▸ QUESTIONS TO ANSWER:
1. In the passage about Canada's energy wealth, how does that wealth worsen income inequality? Answer in one to three sentences.
2. Write a continuation of the passage on Canada's energy wealth, starting after its last sentence.

▸ TEXT PASSAGE:
^^^^^^^^
While energy wealth has virtually tripled Canada’s GDP in 15 years, the country’s poverty rates have skyrocketed. One child in seven now lives in poverty, according to the Conference Board of Canada, the country’s foremost independent research organization. Income inequality increased faster than the US, with the rich getting richer and poor and middle class losing grounds over the past 15 to 20 years, the Conference Board reported last September.
“Most of Canada’s increase in wealth went to the big shareholders in the resource industries,” says Daniel Drache, a political scientist at Toronto’s York University. “It mainly went to the elites.”
Drache argues that Canada has moved into a type of “reckless resource capitalism,” sacrificing innovation and creativity. Resource extraction industries like logging, mining or fossil fuel production create relatively few jobs, and most of them are short-term positions. Almost all of the equipment used in Canada for resource extraction is made by other countries.
Drache says Canada’s economy has completely reversed from its high-tech days of the 1980s and 1990s and has returned to its colonial roots as a “resource-based economy selling rocks [minerals] and logs” — and now oil and gas.
The extraordinary wealth in one sector has been a disaster for the overall Canadian economy, according to a recent study. Up to 45 percent of job losses in Canada’s manufacturing sector can be attributed to what economists call “Dutch Disease,” wrote authors from Canada and Europe in a peer-reviewed paper published May 15 in Resource and Energy Economics.
Dutch Disease refers to the many examples where an increase in exploitation of natural resources coincides with a decline in the manufacturing sector. It was first documented in the Netherlands during its North Sea oil boom in the 1960s.
Canada’s energy wealth has also exacerbated income inequality by spurring the cost of goods and services and making Canadian exports more expensive. Ten years ago, the Canadian dollar was worth about 65 cents of a US dollar. In recent years, the Canadian dollar has often traded at parity with the US dollar, or even exceeded it in value. The study in Resource and Energy Economics found that the “Canadian currency has been driven up by the prices of commodities.” As the Canadian currency gained strength, manufacturing jobs plummeted 35 percent since 2000. In 2011 Canada lost industrial plants at twice the pace of the United States.
^^^^^^^^
▸ EXCERPTED RECORDS:
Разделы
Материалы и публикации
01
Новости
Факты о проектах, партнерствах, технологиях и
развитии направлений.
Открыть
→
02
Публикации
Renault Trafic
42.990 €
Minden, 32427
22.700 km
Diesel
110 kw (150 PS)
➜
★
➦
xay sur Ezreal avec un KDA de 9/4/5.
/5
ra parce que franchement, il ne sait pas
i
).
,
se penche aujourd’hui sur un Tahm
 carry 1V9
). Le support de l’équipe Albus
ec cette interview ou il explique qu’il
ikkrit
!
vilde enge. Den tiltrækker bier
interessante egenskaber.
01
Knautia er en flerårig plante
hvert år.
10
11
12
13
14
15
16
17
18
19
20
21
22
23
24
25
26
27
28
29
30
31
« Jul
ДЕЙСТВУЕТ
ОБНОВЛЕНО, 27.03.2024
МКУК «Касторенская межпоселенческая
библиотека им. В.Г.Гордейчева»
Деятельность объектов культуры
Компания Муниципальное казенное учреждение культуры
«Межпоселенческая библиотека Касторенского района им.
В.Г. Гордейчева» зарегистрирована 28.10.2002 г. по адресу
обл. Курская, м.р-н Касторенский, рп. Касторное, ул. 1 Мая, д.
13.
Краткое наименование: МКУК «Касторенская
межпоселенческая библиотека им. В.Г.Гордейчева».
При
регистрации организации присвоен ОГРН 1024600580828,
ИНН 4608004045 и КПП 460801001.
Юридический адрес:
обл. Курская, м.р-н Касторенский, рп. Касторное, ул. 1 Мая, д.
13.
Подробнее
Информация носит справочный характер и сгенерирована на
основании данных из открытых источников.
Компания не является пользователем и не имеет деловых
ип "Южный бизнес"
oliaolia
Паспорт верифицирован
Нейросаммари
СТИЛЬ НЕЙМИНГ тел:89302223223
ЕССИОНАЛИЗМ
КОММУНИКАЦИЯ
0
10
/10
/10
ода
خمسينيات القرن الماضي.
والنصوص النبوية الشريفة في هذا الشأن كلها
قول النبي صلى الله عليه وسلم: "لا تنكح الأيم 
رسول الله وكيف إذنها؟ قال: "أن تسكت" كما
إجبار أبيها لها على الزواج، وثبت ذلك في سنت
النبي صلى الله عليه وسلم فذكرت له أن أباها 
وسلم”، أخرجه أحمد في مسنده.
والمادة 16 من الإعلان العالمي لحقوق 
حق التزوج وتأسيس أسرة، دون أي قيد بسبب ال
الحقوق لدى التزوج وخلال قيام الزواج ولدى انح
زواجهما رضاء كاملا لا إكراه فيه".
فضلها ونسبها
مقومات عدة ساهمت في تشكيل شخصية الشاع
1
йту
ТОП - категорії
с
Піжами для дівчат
^^^^^^^^
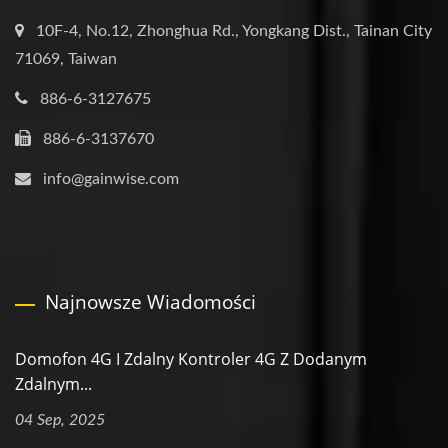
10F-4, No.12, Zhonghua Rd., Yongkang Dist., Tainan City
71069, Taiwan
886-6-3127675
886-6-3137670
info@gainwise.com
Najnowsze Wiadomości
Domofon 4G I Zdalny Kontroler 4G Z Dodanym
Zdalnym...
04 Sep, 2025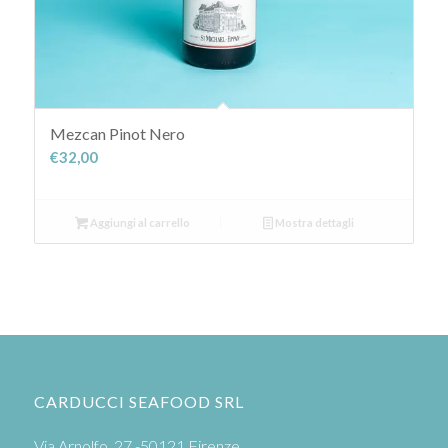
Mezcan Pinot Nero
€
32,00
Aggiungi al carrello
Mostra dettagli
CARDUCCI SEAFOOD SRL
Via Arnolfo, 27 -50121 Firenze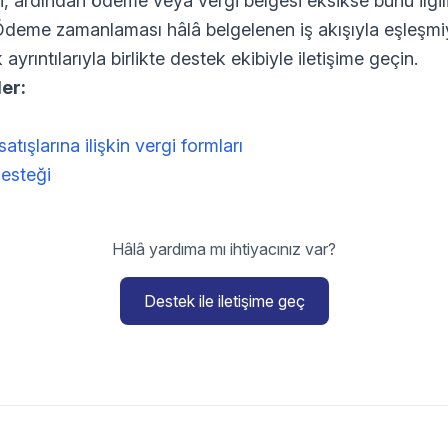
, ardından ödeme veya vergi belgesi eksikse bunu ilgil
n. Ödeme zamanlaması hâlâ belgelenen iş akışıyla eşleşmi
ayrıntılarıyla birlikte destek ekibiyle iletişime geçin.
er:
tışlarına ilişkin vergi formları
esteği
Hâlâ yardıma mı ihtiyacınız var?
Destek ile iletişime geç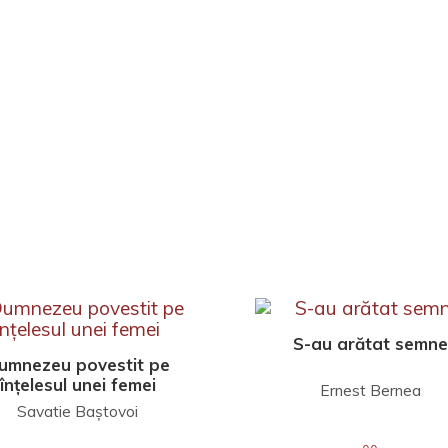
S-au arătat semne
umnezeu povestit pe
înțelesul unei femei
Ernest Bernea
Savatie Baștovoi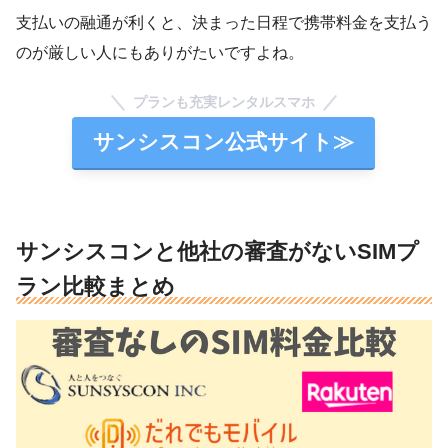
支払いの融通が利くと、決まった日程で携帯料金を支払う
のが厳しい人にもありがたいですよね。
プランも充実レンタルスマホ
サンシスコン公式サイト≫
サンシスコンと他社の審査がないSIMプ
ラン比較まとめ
^^^^^^^^
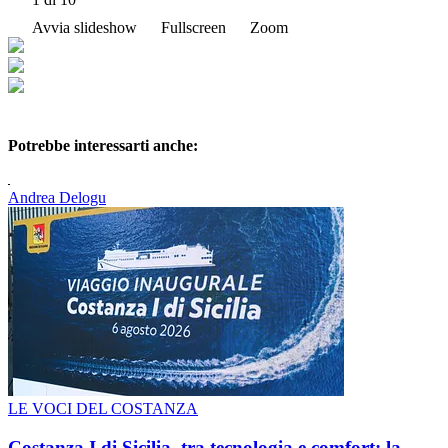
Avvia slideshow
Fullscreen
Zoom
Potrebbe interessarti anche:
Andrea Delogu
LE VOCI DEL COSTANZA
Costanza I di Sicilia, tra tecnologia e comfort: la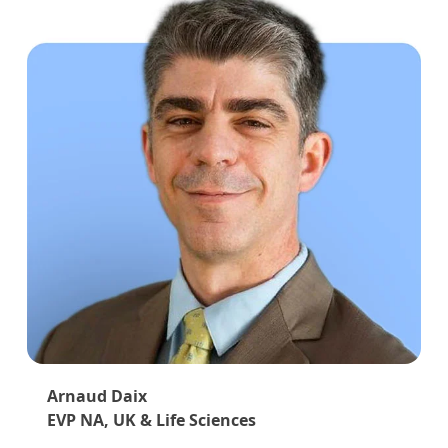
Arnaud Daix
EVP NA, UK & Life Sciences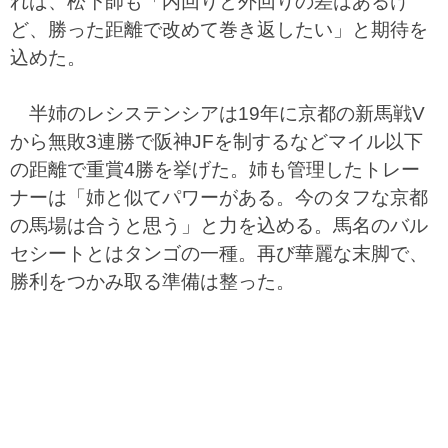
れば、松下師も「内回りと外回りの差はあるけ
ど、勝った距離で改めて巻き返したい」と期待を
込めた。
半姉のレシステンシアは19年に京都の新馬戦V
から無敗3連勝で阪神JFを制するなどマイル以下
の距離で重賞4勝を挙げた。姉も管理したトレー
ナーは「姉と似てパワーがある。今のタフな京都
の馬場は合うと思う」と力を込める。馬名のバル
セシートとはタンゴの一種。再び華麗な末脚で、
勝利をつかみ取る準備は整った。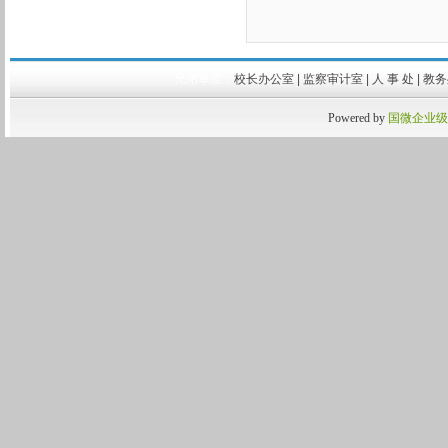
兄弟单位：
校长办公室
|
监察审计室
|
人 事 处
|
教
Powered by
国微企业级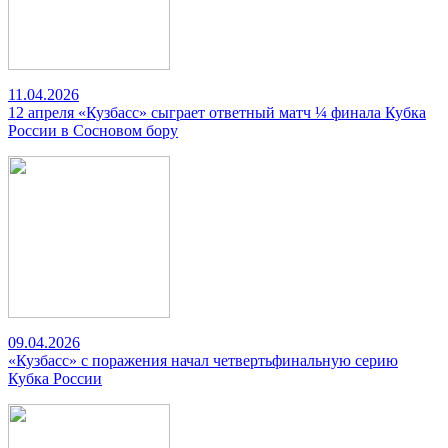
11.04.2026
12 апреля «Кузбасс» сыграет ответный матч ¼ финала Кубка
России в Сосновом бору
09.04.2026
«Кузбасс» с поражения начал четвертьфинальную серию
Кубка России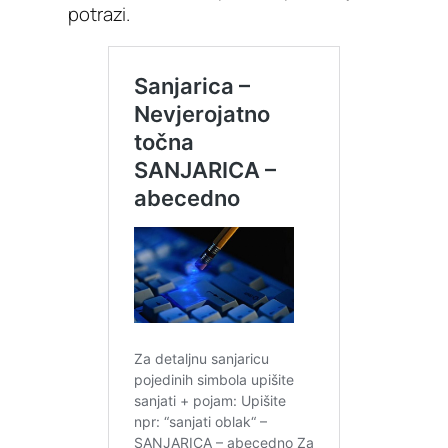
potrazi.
^^^^^^^^
▸ ANSWER SECTION:
1. Canada's energy wealth has pushed up the cost of goods and services and made Canadian exports more expensive. Commodity prices have driven up the Canadian dollar, and as it strengthened, manufacturing jobs fell 35 percent after 2000.

2.
“This illustrates a negative side-effect of the oil-resource richness in Alberta,” the study’s authors concluded.
That is a conclusion the Harper government does not want to hear even though the study was commissioned in 2008 by a government department. Applying the term “Dutch Disease” to Canada has Harper officials saying it is an insult to the hard-working employees in the resources sector.
Under Canada’s multiparty, first-past-the-post electoral system, the Harper government can do almost anything it wants, even though only 40 percent of votes cast were for the Conservative Party. The next election will be in 2015 at the earliest (Canada does not have fixed election dates).
“Oil wealth has changed the culture of Canada, but there is no discussion about any of this,” Nikiforuk says. Canada’s media have avoided the issue or acted as cheerleaders of the energy sector. The tar sands are already too big and have had enormous impacts on Canada’s politics, economy and environment, he says.
Nikiforuk’s hope is that growing concerns by Europeans and Americans about the tar sands and Canada’s rogue status on climate change will shake Canadians up.
“That is what it will take for us to have a national debate on this.”